> How to complete this task
Please return every line in the following data that includes the string "Execute".

>>>

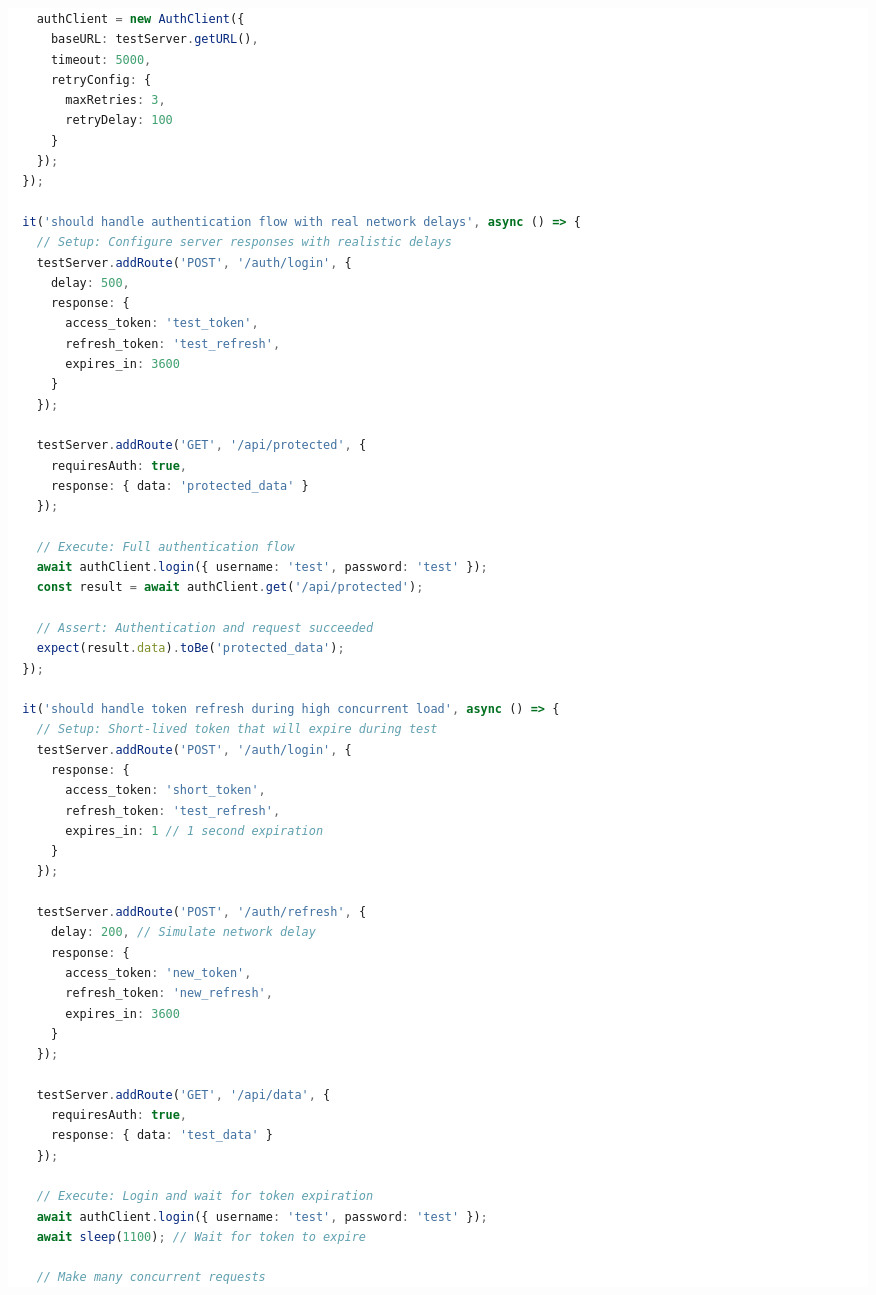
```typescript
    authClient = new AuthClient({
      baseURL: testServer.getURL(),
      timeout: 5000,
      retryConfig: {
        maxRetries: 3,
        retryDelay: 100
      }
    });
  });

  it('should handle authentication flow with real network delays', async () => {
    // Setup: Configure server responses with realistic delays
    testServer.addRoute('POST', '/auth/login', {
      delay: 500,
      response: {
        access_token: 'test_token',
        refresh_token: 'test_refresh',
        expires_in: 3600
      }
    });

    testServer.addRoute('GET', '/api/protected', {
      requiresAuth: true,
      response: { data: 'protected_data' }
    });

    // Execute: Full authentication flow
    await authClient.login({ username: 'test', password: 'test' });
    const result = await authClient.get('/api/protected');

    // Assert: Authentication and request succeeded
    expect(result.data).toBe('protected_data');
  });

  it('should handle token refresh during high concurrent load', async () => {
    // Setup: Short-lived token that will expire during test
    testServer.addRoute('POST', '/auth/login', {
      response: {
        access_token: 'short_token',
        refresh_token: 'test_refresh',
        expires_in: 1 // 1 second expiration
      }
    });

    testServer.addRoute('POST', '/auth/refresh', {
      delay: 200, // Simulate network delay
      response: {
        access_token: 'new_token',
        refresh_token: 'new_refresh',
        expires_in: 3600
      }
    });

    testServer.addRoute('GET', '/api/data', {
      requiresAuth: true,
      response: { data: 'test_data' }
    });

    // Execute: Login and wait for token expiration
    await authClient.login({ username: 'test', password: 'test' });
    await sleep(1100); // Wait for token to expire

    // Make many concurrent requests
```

<<<

> Solved problem
    // Execute: Full authentication flow
    // Execute: Login and wait for token expiration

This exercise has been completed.